Notice that by $\mod 7$ we have $$6!\equiv -1 (\mod 7)$$ $$5!1!\equiv 1 (\mod 7)$$ $$4!2!\equiv -1 (\mod 7)$$ $$3!3!\equiv 1 (\mod 7).$$
Calculate $10!, 9!1!, 8!2!, 7!3!, 6!4!, 5!5!$ by $\mod11.$
Then, based on consideration of the foregoing, perform the appropriate theorem and prove it.
I've calculate $$10!\equiv -1 (\mod 11)$$ $$9!1!\equiv 1 (\mod 11)$$ $$8!2!\equiv -1 (\mod 11)$$ $$7!3!\equiv 1 (\mod 11)$$ $$6!4!\equiv -1 (\mod 11)$$ $$5!5!\equiv 1 (\mod 11).$$ I know Wilson's theorem $$(p-1)!\equiv -1 (\mod p)$$ and Leibniz theorem $$(p-2)!\equiv 1 (\mod p),$$ and I assume that $-1$ is for odd numbers $n$ and $1$ is for even numbers $n$ of the equation $$(p-n)!(n-1)!\equiv \pm 1 (\mod p), $$ for $n \geq 1$, but still can not prove it or find a theorem for this.
Do anyone know the theorem for this? Or can anyone help me to perform the appropriate theorem and prove it?

◆ Task 1 ◆
In the factorial post, what name does the poster give to the theorem stating that (p−2)! is congruent to 1 modulo p?
◆ Task 2 ◆
Print the portion of the factorial post between "I've calculate $$10!\equiv" and "and prove it?", inclusive.
Leave the rows that follow the factorial post out of account.

◆ Listed entries ◆
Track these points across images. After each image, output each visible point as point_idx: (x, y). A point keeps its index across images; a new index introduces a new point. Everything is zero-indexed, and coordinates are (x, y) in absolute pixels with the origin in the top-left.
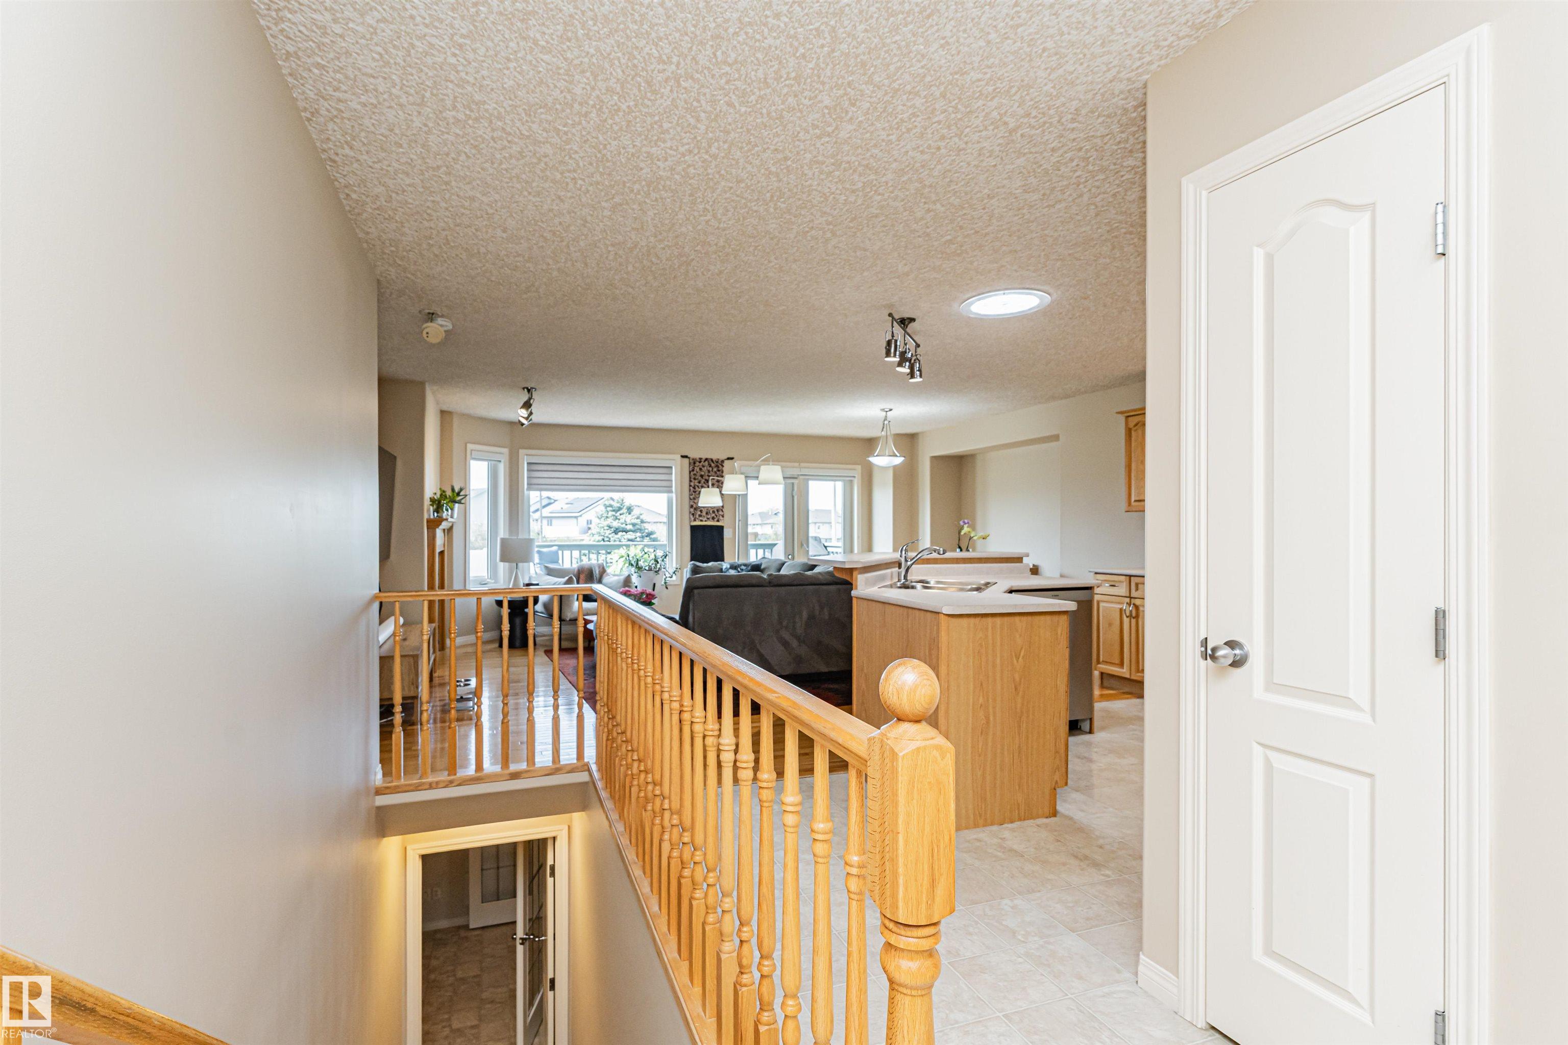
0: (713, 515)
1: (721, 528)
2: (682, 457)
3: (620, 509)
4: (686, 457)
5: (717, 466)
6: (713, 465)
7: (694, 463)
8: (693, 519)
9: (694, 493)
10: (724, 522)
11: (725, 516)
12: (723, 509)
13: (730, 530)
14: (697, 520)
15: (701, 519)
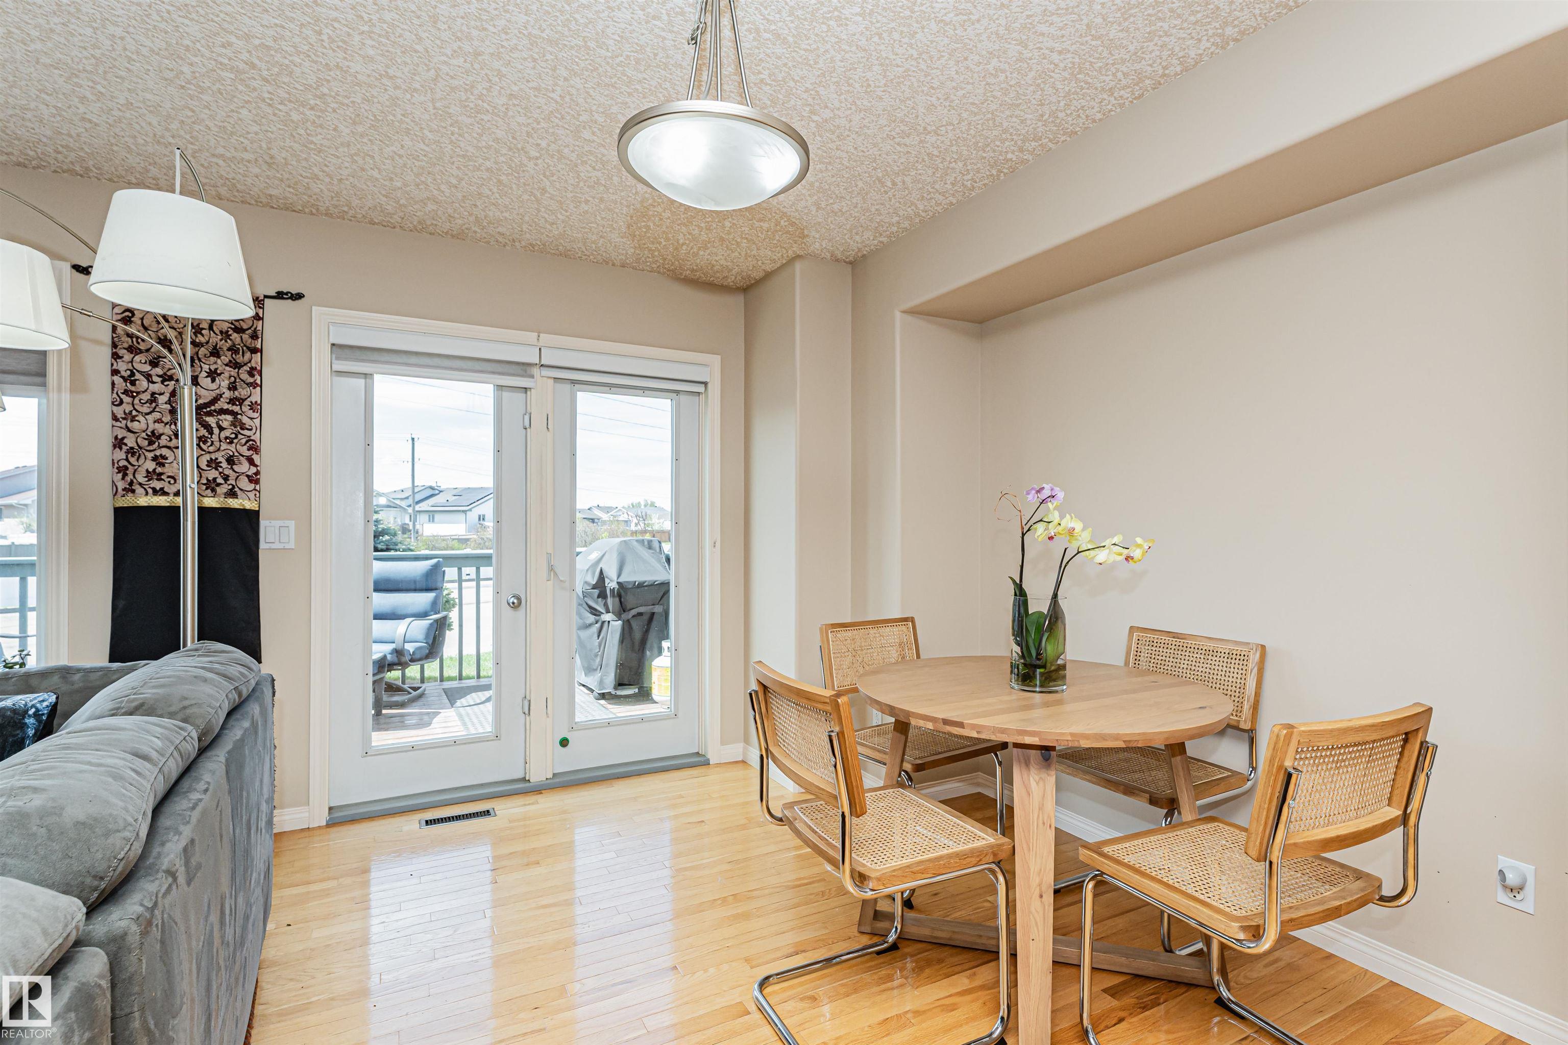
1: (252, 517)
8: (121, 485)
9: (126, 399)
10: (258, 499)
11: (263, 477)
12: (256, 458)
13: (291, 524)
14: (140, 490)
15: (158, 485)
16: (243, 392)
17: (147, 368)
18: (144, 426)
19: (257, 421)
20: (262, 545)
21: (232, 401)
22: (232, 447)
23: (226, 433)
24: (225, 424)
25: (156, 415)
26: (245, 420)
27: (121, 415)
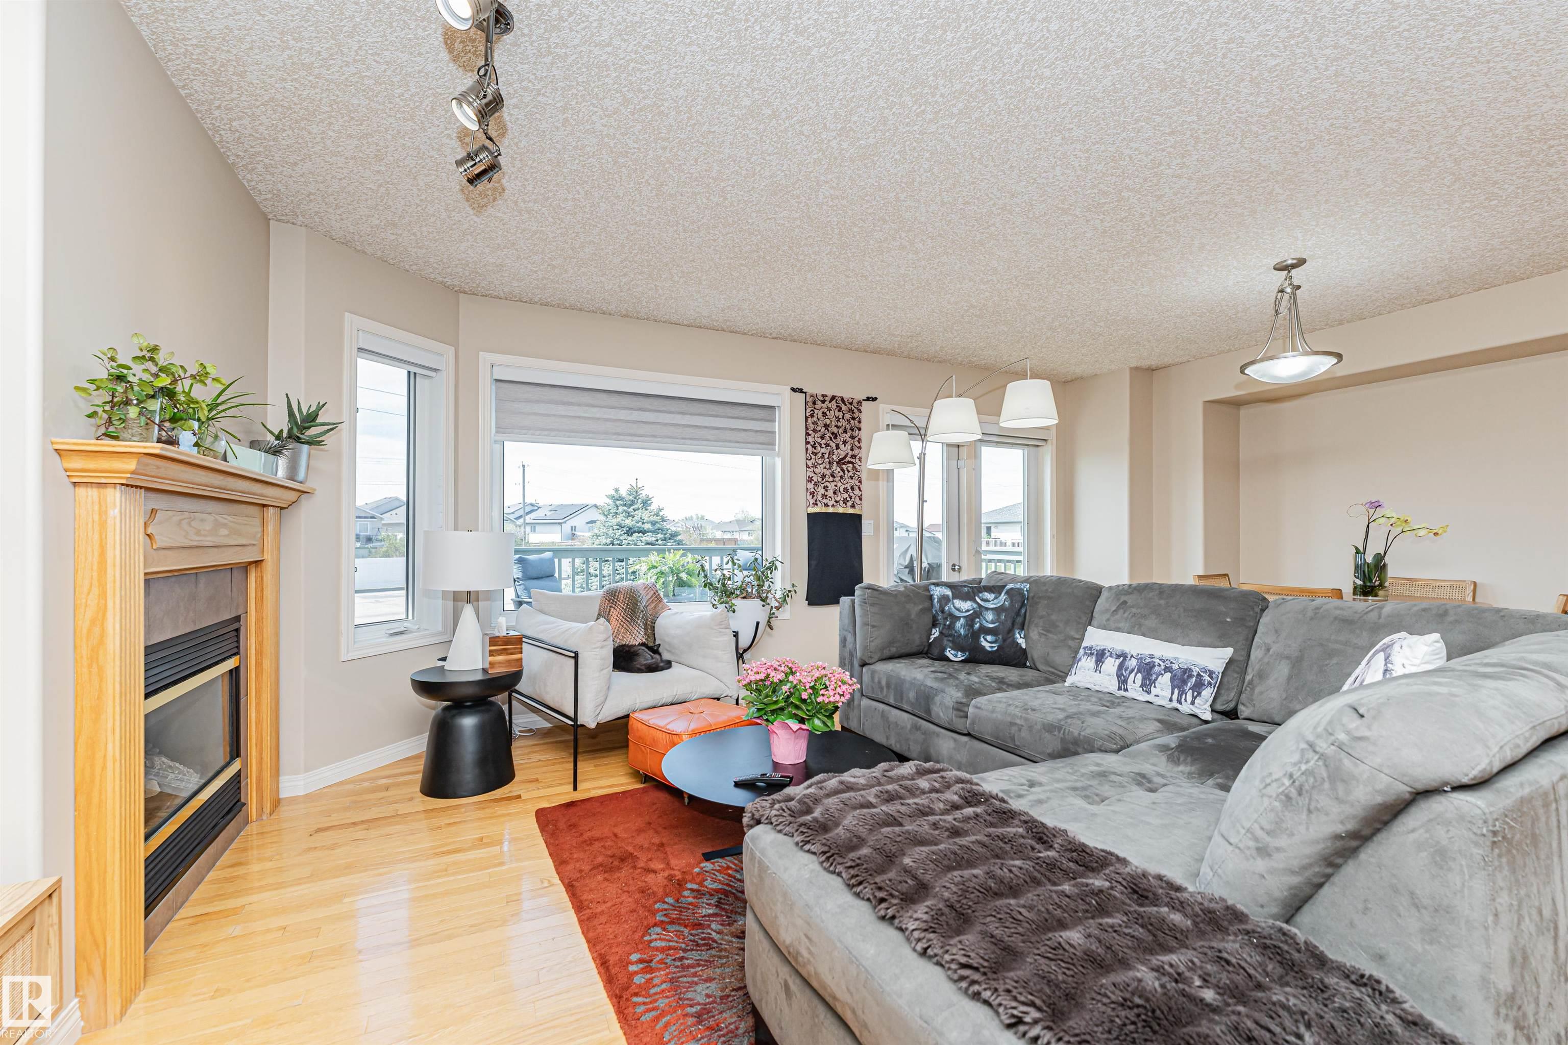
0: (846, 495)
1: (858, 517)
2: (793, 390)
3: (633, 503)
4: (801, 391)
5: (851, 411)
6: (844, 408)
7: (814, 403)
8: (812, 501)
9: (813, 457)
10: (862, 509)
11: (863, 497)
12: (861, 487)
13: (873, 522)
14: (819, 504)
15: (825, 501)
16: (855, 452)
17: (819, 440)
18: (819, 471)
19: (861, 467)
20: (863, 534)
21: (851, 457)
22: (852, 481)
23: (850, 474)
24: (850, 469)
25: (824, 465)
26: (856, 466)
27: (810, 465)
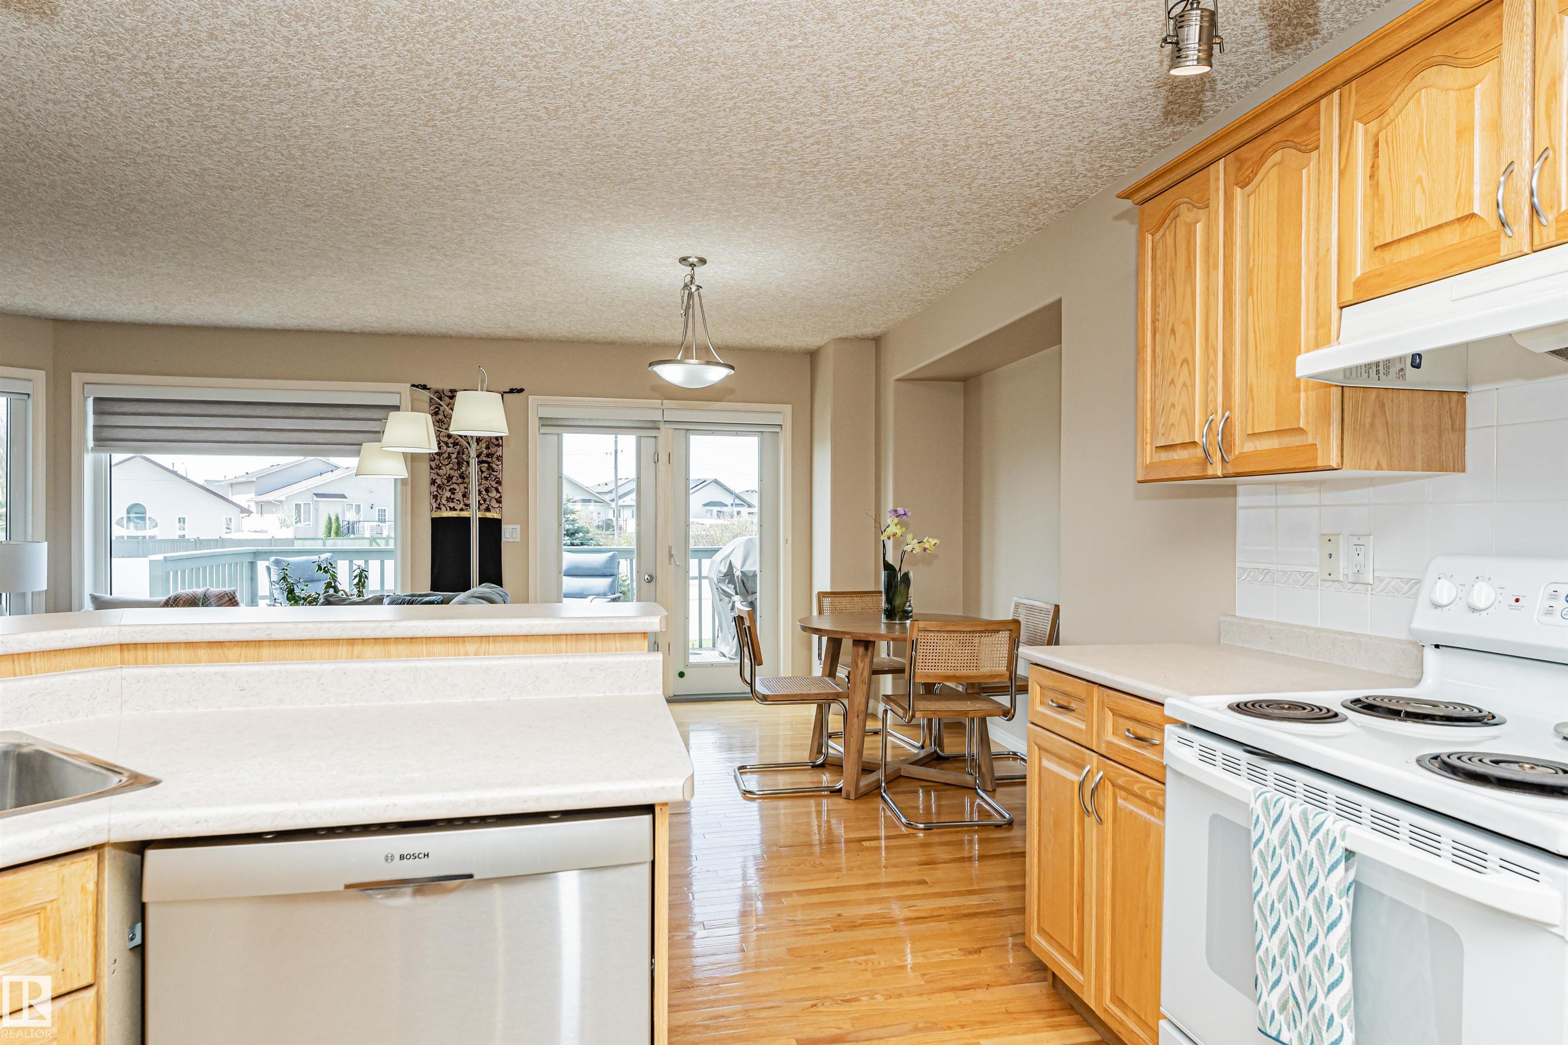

◆ Answer 1 ◆
Leibniz theorem.

◆ Answer 2 ◆
I've calculate $$10!\equiv -1 (\mod 11)$$ $$9!1!\equiv 1 (\mod 11)$$ $$8!2!\equiv -1 (\mod 11)$$ $$7!3!\equiv 1 (\mod 11)$$ $$6!4!\equiv -1 (\mod 11)$$ $$5!5!\equiv 1 (\mod 11).$$ I know Wilson's theorem $$(p-1)!\equiv -1 (\mod p)$$ and Leibniz theorem $$(p-2)!\equiv 1 (\mod p),$$ and I assume that $-1$ is for odd numbers $n$ and $1$ is for even numbers $n$ of the equation $$(p-n)!(n-1)!\equiv \pm 1 (\mod p), $$ for $n \geq 1$, but still can not prove it or find a theorem for this.
Do anyone know the theorem for this? Or can anyone help me to perform the appropriate theorem and prove it?